I am trying to solve the following equation containing integrals using SymPy:
I have tried to calculate just the integral part using the code below, but it takes a long time to generate expressions in r
from sympy import *
mean,std =0,1
Q=250
#defining Cumulative distribution function
def cdf(mean,std):
t,x = symbols('t,x')
cdf_eqn = (1/(std*sqrt(2*pi)))*exp(-(((t-mean)**2)/(2*std**2)))
cdf = Integral(cdf_eqn, (t,-oo,x)).doit()
return cdf
#defining Probability density function
def pdf(mean,std):
x = symbols('x')
pdf = (1/(std*sqrt(2*pi)))*exp(-((( (x - mean)**2)/(2*std**2)))).doit()
return pdf
#multiplying cdf and pdf
r,x = symbols('r,x')
equation = cdf(mean=0,std=1).subs(x,x)*pdf(mean=0,std=1).subs(x,(r + Q -x))
#getting interating equation over the limits [0,r]
final_equation = Integral(equation, (x,0,r))
#solving the equation
final_equation.doit()
It takes enormous amount of time to solve the equation. How can i solve the entire equation in short time using SymPy or any other package/library (scipy?)
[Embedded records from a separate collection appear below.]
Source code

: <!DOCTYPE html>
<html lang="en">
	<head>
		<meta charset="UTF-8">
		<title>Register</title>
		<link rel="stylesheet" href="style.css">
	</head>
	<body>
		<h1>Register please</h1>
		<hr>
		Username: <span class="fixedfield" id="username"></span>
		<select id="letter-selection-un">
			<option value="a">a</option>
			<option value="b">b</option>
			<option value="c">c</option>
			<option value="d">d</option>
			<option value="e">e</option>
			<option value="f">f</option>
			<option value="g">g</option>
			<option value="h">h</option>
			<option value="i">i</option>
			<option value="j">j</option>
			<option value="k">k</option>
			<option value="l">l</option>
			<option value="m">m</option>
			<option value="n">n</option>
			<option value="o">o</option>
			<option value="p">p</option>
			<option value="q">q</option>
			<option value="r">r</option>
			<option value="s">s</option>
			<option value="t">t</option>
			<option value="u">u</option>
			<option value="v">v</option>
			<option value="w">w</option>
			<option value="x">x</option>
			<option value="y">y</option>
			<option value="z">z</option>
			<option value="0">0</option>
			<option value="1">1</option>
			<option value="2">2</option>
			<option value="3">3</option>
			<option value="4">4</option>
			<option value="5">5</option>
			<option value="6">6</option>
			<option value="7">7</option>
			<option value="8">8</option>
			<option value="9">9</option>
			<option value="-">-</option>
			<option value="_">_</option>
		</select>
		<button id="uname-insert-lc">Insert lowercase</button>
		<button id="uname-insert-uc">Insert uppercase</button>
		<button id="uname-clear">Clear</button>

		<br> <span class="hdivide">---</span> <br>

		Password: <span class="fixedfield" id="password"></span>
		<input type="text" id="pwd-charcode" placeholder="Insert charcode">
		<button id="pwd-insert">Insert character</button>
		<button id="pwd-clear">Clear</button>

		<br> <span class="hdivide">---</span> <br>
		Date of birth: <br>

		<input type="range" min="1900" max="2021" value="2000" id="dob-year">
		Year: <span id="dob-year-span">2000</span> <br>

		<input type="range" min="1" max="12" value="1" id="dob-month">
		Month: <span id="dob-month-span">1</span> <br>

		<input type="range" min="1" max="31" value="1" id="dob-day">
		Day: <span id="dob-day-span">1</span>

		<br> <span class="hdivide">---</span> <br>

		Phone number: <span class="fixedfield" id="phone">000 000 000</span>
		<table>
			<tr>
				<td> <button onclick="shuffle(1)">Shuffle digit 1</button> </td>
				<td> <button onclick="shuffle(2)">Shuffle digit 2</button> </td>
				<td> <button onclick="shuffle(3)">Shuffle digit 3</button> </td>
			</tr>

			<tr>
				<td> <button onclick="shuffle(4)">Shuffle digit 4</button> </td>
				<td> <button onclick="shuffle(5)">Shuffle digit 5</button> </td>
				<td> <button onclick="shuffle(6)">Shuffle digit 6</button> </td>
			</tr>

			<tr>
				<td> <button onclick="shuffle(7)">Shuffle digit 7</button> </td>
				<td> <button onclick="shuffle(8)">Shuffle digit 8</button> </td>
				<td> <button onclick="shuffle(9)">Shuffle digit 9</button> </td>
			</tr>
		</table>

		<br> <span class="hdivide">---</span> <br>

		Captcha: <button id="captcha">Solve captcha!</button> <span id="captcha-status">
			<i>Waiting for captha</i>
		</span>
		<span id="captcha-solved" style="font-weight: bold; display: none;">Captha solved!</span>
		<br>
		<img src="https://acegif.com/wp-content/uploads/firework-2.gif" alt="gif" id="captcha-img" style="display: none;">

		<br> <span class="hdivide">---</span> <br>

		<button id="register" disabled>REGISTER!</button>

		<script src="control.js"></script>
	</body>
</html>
Posting on behalf of my friend.
SymPy seems to be having a hard time doing that integral. I waited for about 2 minutes on my machine and nothing popped up. Maybe it's not solvable analytically.
So I went for a numerical approach using SciPy's root finding algorithm.
import sympy as sp
from scipy.optimize import root_scalar
import time
start_time = time.time()
mean, std = 0, 1
Q = 250
p = 5
w = 2
x = sp.symbols("x")
r_symbol = sp.symbols("r")
pdf = (1 / (std * sp.sqrt(2 * sp.pi))) * sp.exp(-(((x - mean) ** 2) / (2 * std ** 2)))
cdf = sp.erf(sp.sqrt(2) * x / 2) / 2 + 1 / 2 # pre-calculated with integrate(pdf, (x, -oo, t))
def f(r: float) -> float:
result = sp.N(-p + (p + w * cdf.subs(x, Q)) * cdf.subs(x, r) + \
w * sp.Integral(cdf * pdf.subs(x, (r + Q - x)), (x, 0, r)))
return result
r0 = 1 # initial estimate for the root
bracket = (-10, 10) # the upper and lower bounds of where the root is
solution = root_scalar(f, x0=r0, bracket=bracket)
print(solution) # info about the convergence
print(solution.root) # the actual number
end_time = time.time()
print("Time taken:", end_time - start_time)
Which produces the following output for me:
converged: True
flag: 'converged'
function_calls: 14
iterations: 13
root: 0.5659488219328516
0.5659488219328516
Time taken: 26.701611518859863
The root can also be seen visually using a plot on MatPlotLib or Desmos:
I assume the time taken is reasonable since it had to evaluate 14 pretty difficult integrals. However, Desmos did it in almost no time so maybe there is something fundamentally wrong.